1 – A agricultura do colono
A carta orgânica da companhia obrigava-a a instalar no seu território, nos primeiros 5 anos, mil famílias de colonos portugueses ou seus descendentes. Deste modo, a companhia devia providenciar: habitação, terrenos de cultivo, alfaias agrícolas, fertilizantes, etc. Os primeiros anos foram desastrosos para os colonos: mortes, desaparecimentos, fuga para territórios vizinhos devido à insolvência. A causa do fracasso da colonização residia na falta de capitais e na preparação técnica ou experiencia na prática da agricultura.
Mais, a partir de 1910 com a subida do ex-chefe da circunscrição de Manica João Pery Lindo, defensor dos interesses dos colonos, a companhia começou a ganhar confiança na agricultura dos colonos pela sua produção e abastecimento do mercado interno e externo.

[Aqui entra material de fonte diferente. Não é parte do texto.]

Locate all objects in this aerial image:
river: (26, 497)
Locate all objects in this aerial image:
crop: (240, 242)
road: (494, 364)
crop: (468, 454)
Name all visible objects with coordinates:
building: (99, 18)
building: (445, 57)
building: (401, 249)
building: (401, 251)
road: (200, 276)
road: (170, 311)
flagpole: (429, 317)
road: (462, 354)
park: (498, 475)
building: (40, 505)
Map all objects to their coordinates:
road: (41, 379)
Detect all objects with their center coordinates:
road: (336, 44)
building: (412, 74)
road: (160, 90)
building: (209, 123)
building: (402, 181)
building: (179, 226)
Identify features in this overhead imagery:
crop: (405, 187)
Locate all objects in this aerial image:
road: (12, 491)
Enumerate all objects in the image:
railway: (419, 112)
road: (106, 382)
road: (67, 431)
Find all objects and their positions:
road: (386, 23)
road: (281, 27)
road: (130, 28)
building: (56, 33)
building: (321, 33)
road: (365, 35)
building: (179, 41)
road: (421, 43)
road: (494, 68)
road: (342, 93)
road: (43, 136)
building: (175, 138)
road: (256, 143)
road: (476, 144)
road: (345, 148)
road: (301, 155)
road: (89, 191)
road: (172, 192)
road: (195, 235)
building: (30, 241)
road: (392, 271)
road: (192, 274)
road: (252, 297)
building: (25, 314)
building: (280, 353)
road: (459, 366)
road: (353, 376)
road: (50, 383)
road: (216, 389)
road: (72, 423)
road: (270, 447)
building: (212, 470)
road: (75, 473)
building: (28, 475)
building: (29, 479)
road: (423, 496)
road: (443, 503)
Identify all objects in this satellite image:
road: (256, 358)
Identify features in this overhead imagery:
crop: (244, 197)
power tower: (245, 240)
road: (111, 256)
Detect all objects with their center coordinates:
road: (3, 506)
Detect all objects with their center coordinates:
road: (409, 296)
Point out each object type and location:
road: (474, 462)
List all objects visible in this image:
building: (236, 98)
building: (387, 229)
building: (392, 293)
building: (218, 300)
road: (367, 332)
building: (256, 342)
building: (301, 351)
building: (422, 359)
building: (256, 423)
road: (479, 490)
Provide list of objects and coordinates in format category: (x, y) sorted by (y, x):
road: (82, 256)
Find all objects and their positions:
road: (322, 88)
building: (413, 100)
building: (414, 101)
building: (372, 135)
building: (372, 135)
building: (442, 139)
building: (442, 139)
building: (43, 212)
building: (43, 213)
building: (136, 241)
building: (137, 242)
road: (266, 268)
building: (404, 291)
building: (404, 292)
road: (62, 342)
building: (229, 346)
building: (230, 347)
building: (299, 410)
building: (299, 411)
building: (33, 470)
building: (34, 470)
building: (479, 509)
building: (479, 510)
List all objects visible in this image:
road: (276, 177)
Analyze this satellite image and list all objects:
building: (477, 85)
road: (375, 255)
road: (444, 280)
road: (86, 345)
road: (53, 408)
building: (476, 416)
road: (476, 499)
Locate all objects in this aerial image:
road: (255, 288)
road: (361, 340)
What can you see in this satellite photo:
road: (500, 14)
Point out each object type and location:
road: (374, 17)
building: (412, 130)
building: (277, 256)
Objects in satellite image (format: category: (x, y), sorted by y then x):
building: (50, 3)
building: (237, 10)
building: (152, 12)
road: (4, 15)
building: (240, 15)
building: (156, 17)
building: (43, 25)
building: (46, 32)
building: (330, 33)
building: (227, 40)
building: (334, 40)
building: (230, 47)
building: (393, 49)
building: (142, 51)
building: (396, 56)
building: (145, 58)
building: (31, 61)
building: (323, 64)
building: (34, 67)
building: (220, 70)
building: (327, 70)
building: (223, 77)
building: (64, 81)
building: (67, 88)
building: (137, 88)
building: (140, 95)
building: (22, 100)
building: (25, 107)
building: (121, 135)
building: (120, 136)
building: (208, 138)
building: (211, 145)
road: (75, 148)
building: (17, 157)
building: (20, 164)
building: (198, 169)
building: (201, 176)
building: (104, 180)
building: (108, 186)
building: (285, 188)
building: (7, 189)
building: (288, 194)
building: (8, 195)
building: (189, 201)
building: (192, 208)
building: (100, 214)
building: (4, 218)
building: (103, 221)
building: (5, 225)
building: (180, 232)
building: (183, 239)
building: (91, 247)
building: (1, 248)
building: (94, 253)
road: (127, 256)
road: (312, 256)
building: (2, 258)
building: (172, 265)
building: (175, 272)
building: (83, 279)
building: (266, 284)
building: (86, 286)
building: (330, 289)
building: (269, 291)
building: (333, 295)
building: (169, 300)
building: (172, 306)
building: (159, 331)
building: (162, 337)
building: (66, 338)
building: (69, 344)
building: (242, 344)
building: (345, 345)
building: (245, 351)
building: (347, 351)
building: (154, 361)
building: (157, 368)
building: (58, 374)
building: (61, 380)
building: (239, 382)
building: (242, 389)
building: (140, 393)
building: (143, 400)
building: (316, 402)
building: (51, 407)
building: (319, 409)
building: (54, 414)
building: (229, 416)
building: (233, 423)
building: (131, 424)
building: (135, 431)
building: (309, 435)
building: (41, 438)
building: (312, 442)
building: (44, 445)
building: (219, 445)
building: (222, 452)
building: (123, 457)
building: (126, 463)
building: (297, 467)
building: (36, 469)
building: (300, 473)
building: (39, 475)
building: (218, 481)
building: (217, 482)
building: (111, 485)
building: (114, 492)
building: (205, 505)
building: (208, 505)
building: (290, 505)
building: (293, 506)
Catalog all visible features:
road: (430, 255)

Assim, a companhia ofereceu-lhe vantagens consideráveis:
a) Crédito agrícola;
b) Cedência de terras férteis;
c) Facilidade na angariação de mão-de-obra barata.
O milho representava a principal cultura para o consumo interno e para a exportação. Praticava-se também a fruticultura e a horticultura.
Entre 1910-1936, a história da agricultura dos colonos foi marcada por uma violência na luta entre a classe dos agricultores colonos apoiados pela companhia e o compesenato africano. O objectivo dos colonos era de transformar o compesenato africano numa força de trabalho barato e impedir a concorrência da agricultura comercial camponesa no mercado, que seria uma ameaça à sobrevivência da população colona.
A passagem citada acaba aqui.